The Quiet Health-Care Revolution - ph0rque
http://www.theatlantic.com/magazine/archive/2011/11/the-quiet-health-care-revolution/8667/?single_page=true

======
memset
I get really really excited when I read articles like this. For the elderly,
so many causes of hospitalization are completely preventable. And it is
hospitalizations which wipe out patients' savings.

So if we can prevent hospitalizations for the elderly, that is a huge win.
Bonus points for using everything we know about wireless sensor networks to
monitor patients' conditions and predict when something catastrophic is about
to happen, rather than relying on a person to physically examine each patient.

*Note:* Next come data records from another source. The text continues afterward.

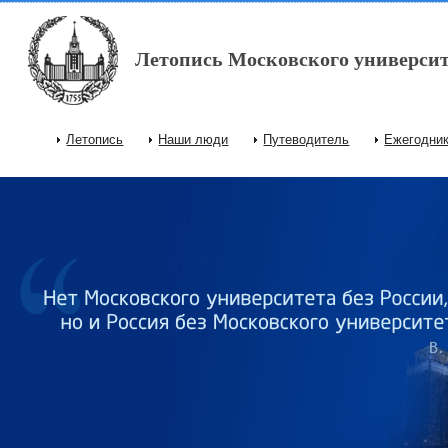
Перейти к основному содержанию
Летопись Московского университ
Летопись
Наши люди
Путеводитель
Ежегодни
Главное меню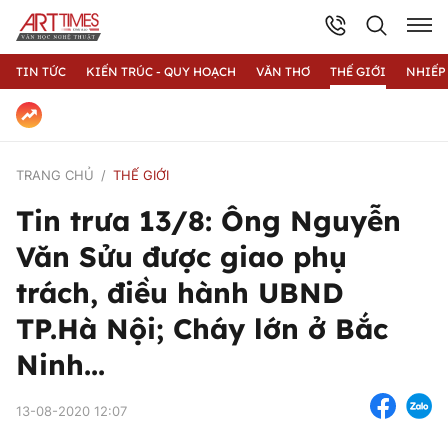
TIN TỨC
KIẾN TRÚC - QUY HOẠCH
VĂN THƠ
THẾ GIỚI
NHIẾP
TRANG CHỦ
THẾ GIỚI
Tin trưa 13/8: Ông Nguyễn
Văn Sửu được giao phụ
trách, điều hành UBND
TP.Hà Nội; Cháy lớn ở Bắc
Ninh...
13-08-2020 12:07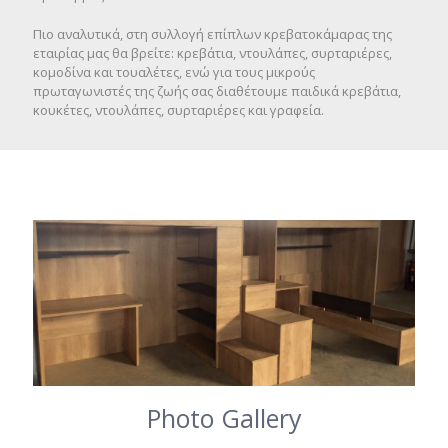
Πιο αναλυτικά, στη συλλογή επίπλων κρεβατοκάμαρας της
εταιρίας μας θα βρείτε: κρεβάτια, ντουλάπες, συρταριέρες,
κομοδίνα και τουαλέτες, ενώ για τους μικρούς
πρωταγωνιστές της ζωής σας διαθέτουμε παιδικά κρεβάτια,
κουκέτες, ντουλάπες, συρταριέρες και γραφεία.
Photo Gallery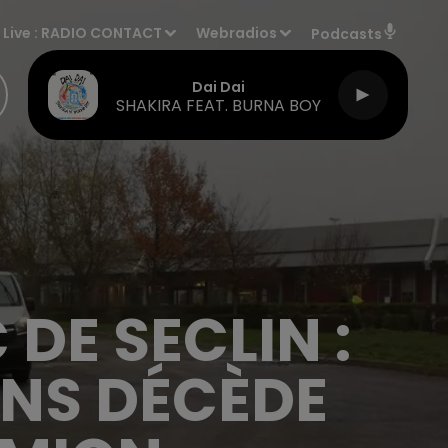
Live :
RADIO CONTACT
Webradios
Podcasts
Dai Dai
SHAKIRA FEAT. BURNA BOY
DE SECLIN :
ANS DÉCÈDE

I have seen one patient who developed sepsis while in a nursing home. She had
an expressive aphasia, so she wasn't able to tell us that she was feeling ill.
I wonder if we would have been able to test for it earlier with better
monitoring and mining.

I realize it sounds obvious to say "going to the hospital is bad" but they
have a bigger impact than you'd think. Upon return to a nursing home from a
hospital, patients will have been moved to a different room. Or moved from a
single-occupancy to double-occupancy room. Which has a cascade of implications
in terms of their care. Often this kind of thing is a function of how much the
patient can afford, which is significantly decreased after a hospitalization.
So the prospect of having better care (via technology, since nursing homes are
chronically understaffed) to prevent preventable hospitalizations is so so
cool.

------
pg
This is one of the most interesting articles on HN today.

------
rvenugopal
This is an amazing article. Go CareMore!!!